Bonnie Rieser said...

Hi Rob,

No, I don't have a gennaker? Do you?

Finally nice weather. I'm down in Port Townsend. Considering moving here.

Bonnie

yahoo said...

Hi Bonnie: I have a new to me Cat 28 2 over here in Oak Harbor. I thought I read in your blog that you put in three transmissions and an engine. Do I have that right? I went back to find the posts and lost patience. Did you ever determine the cause(s). I have hull number 834 and of course have a vested interest.
Thanks
Dick
djnward1@yahoo.com

Bonnie Rieser said...

HI Dick,

4 Transmissions and one rebuild and a new engine to be exact (all under warranty). They never figured out the exact problem. So far so good since I got everything new. My first tranny sample was fine on the new engine. I'm currently waiting to hear tests results on my 250 hour tranny sample (again the new engine). After Westerbeke gave me a new engine (under warranty) the tranny company made some other changes to my drive train. They put in new and different engine mounts, repaired the one engine mount bolt that did not have wood under it (they cut inspections holes), and Westmarine put in a different type of torsional coupling. Since all those changes I have been fine. I hope my latest tranny fluid sample will be fine as well. There are no fliters in the little transmissions so there will always be some particles.

The tranny seems to be the "victim" unit. If anything in the drive train is wrong, the tranny suffers first.
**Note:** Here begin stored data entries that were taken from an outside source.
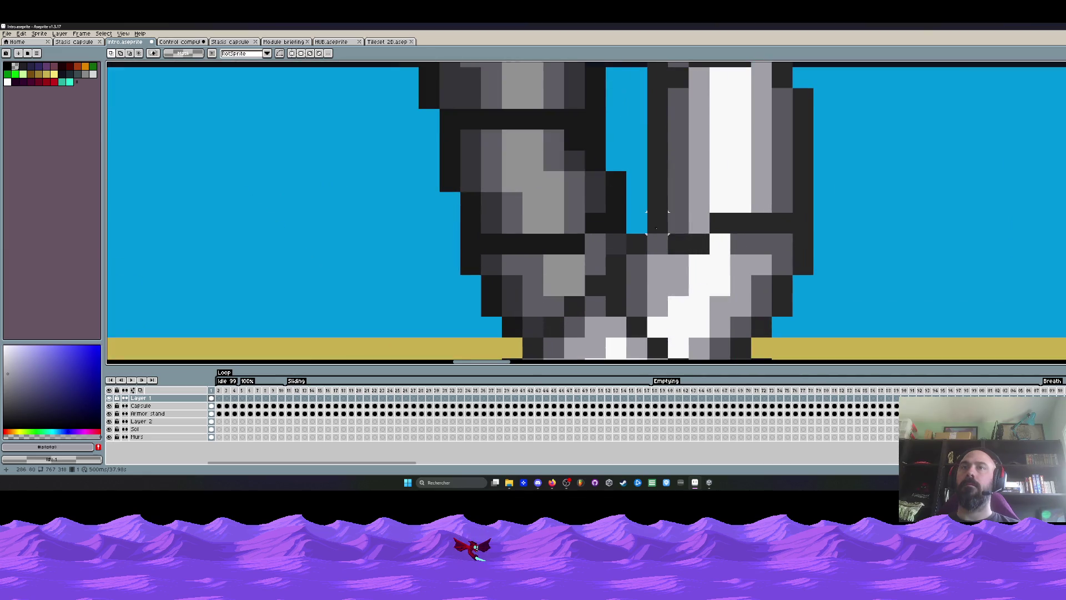
mouse_move(688, 214)
mouse_down()
mouse_move(711, 256)
mouse_move(690, 238)
mouse_move(695, 251)
mouse_up()
scroll(696, 251, down, 6)
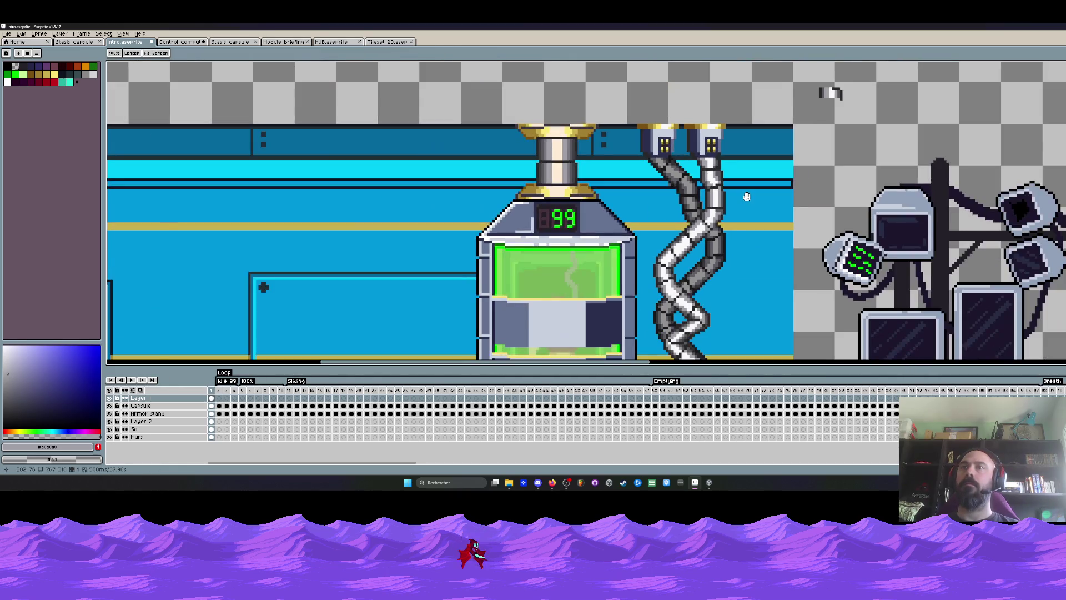
scroll(749, 197, up, 6)
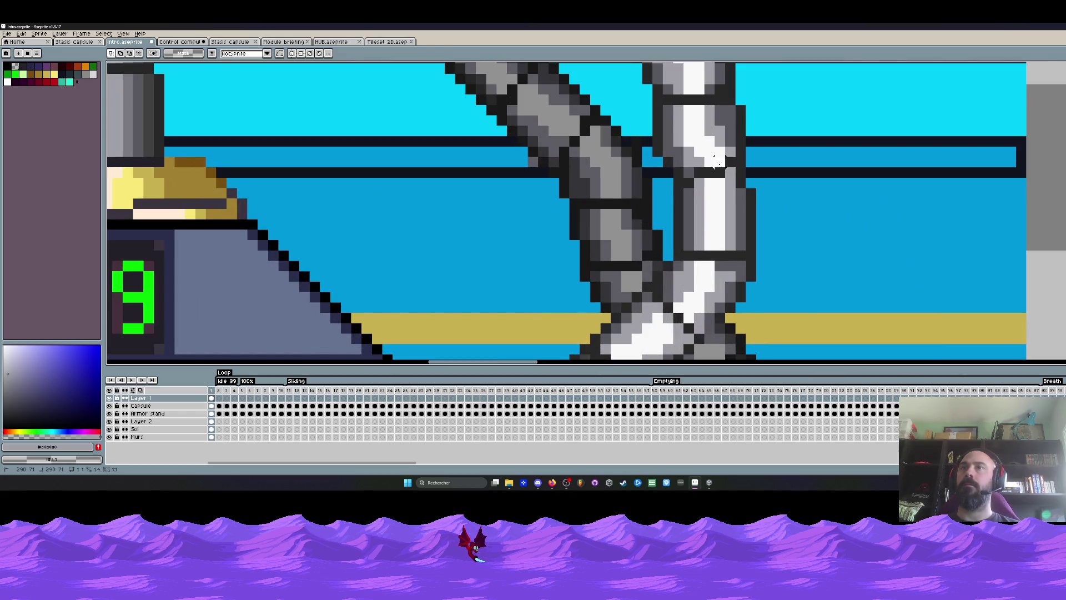
drag(715, 158, 732, 170)
key(Return)
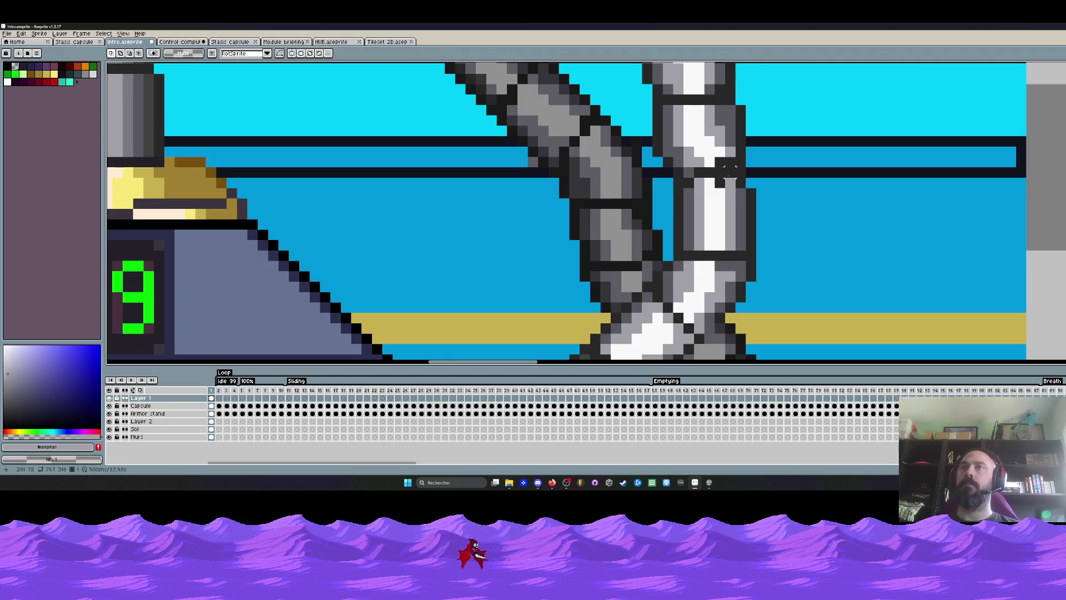
Step: Select a 3x3 patch of pipe pixels, shrink it to 2x1 and commit it
scroll(732, 176, up, 1)
click(706, 155)
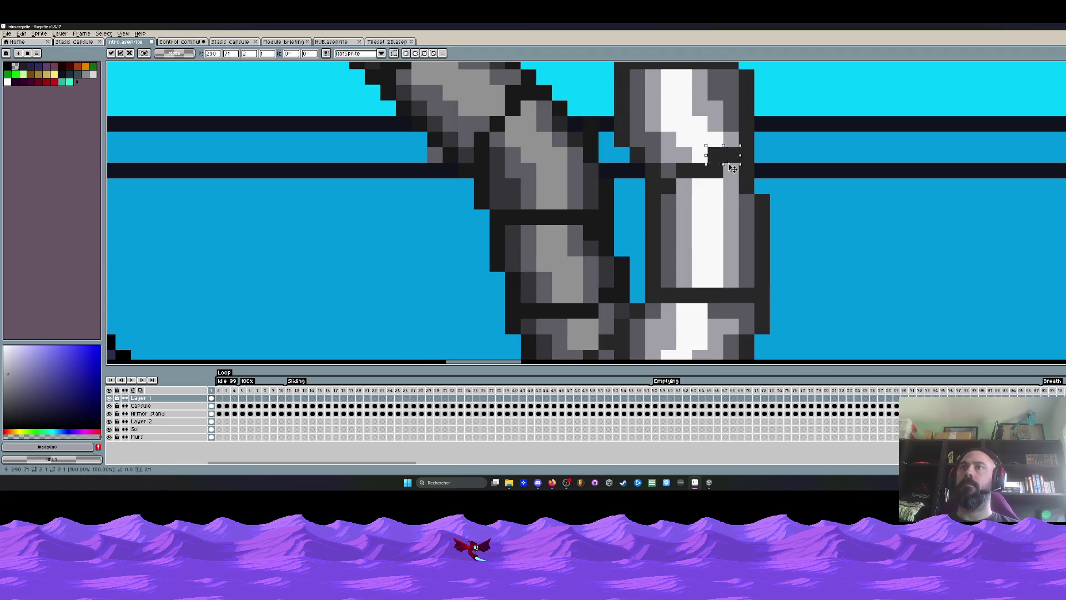
drag(690, 129, 740, 180)
drag(733, 143, 733, 160)
drag(690, 130, 723, 164)
key(Return)
scroll(743, 131, down, 5)
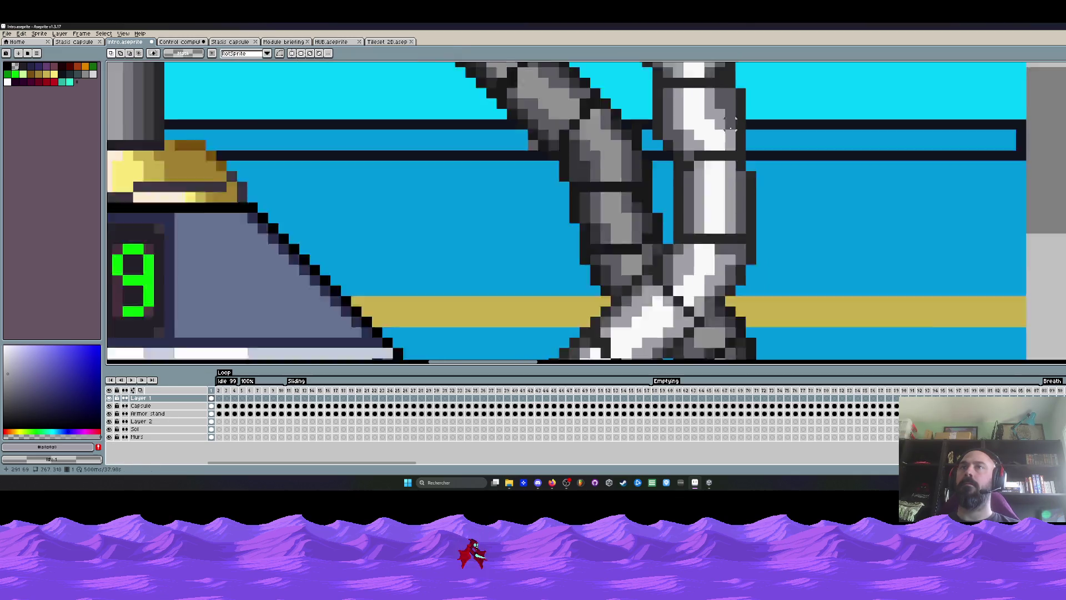
scroll(743, 131, down, 2)
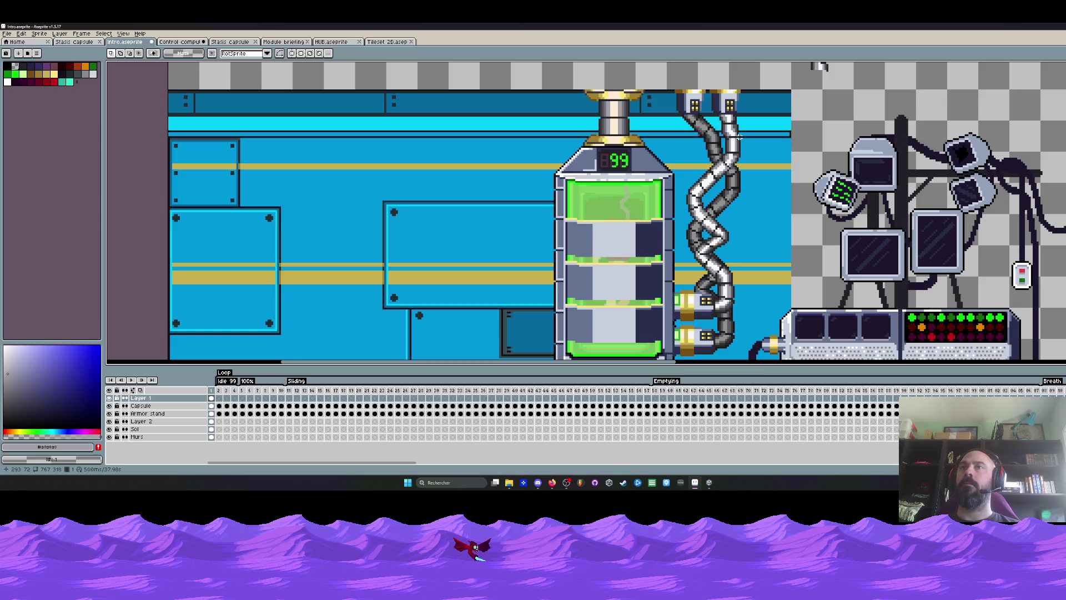
scroll(739, 136, down, 3)
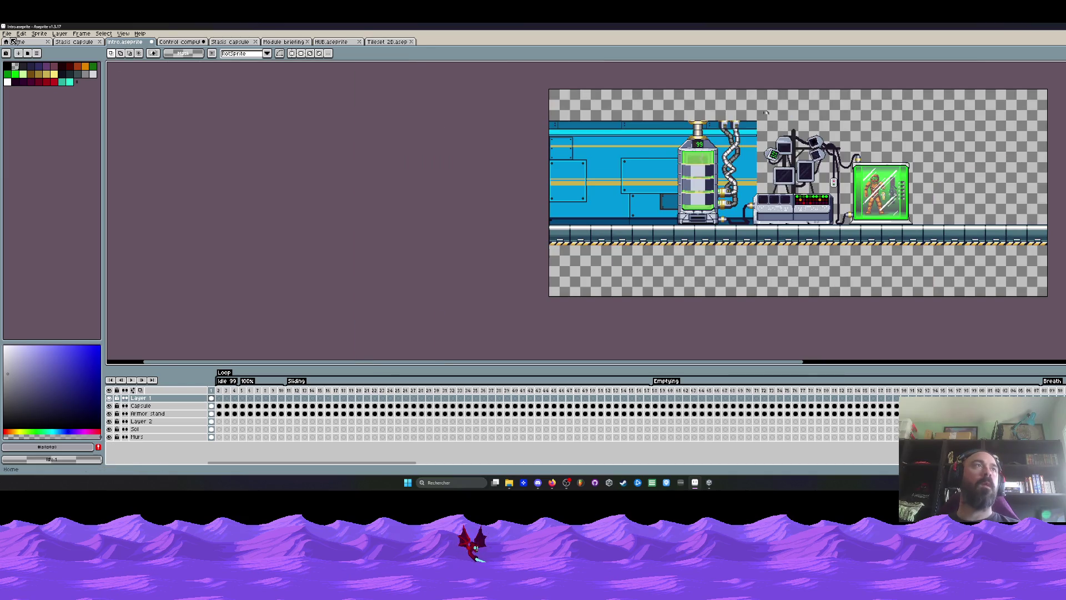
Step: Save the Intro lab scene from the File menu
click(7, 34)
click(23, 66)
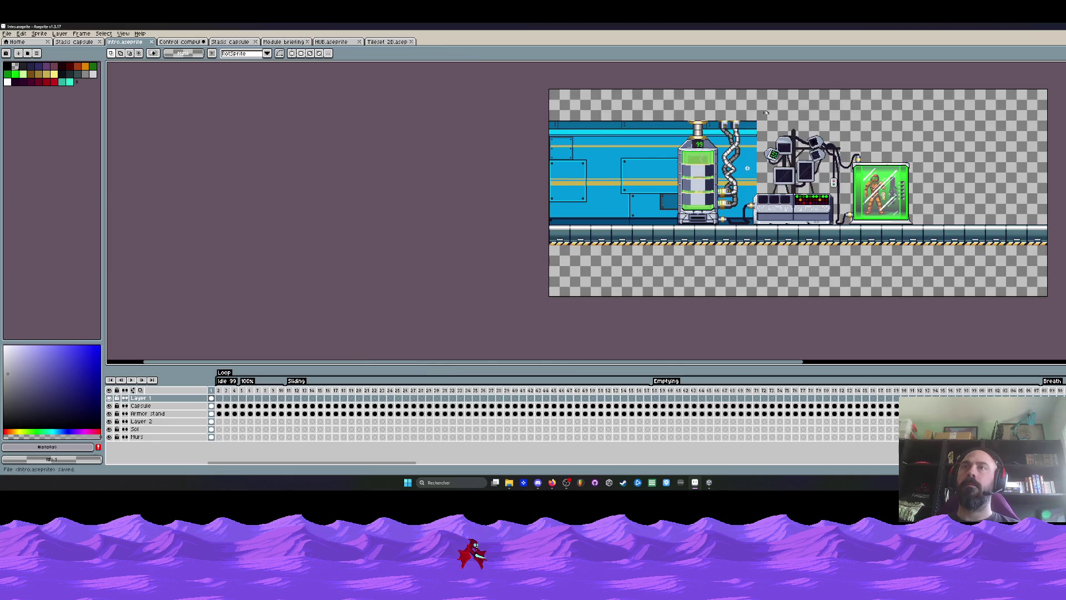
scroll(678, 200, up, 2)
drag(678, 201, 676, 206)
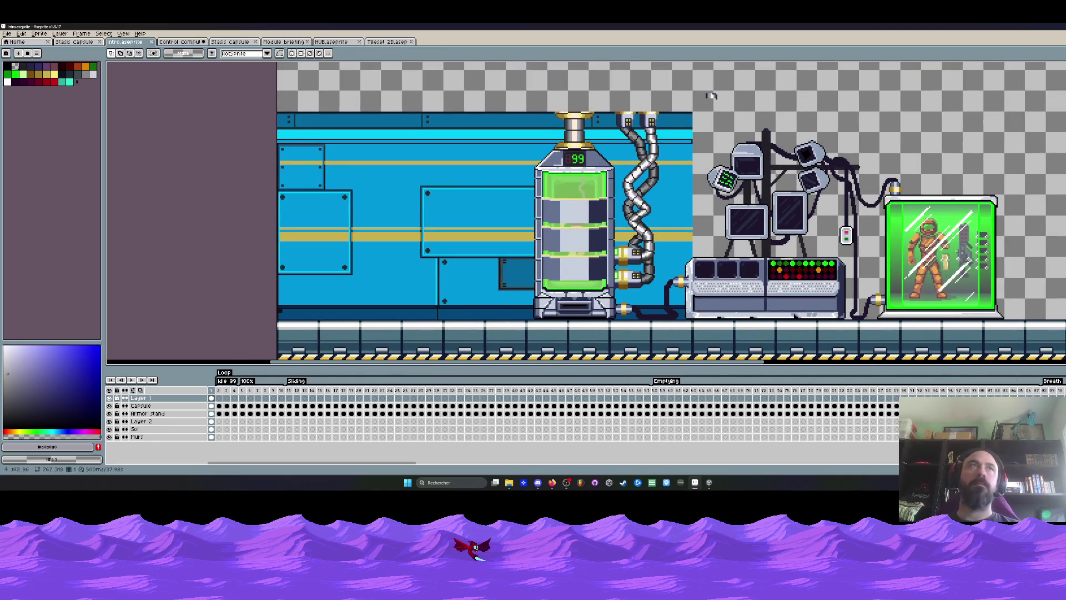
Step: Browse the Stasis capsule, HUB and Tileset 2D documents, ending on Stasis capsule
click(236, 42)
When I hear the results of my latest tranny fluid sample I'll let you know. I don't think many Catalina owners have had my problems. I seemed to have had very bad luck. I think most Catalina owners have no problems so I hope you won't either.

Also, it wasn't until tranny 4 that anyone shined a flashlight in to look at the torsional coupling. It was all chewed up. If that happened early (say tranny #1) maybe that alone could have taken out all the transmissions.
I'll never know.

The transmission company are my heroes.

Bonnie Rieser said...

Hi Again Dick,

I did get my tranny sample for 250 engine hours and according to ZF Marine it was fine. They look at the particle count very differently than the company that runs the tests because these little trannys have no filters and this isn't a car. For the things the ZF Marine looks for my tranny sample was great. So I guess she is FINALLY fixed:). I had gone through 2 tranny's or maybe 3 by now on my old engine.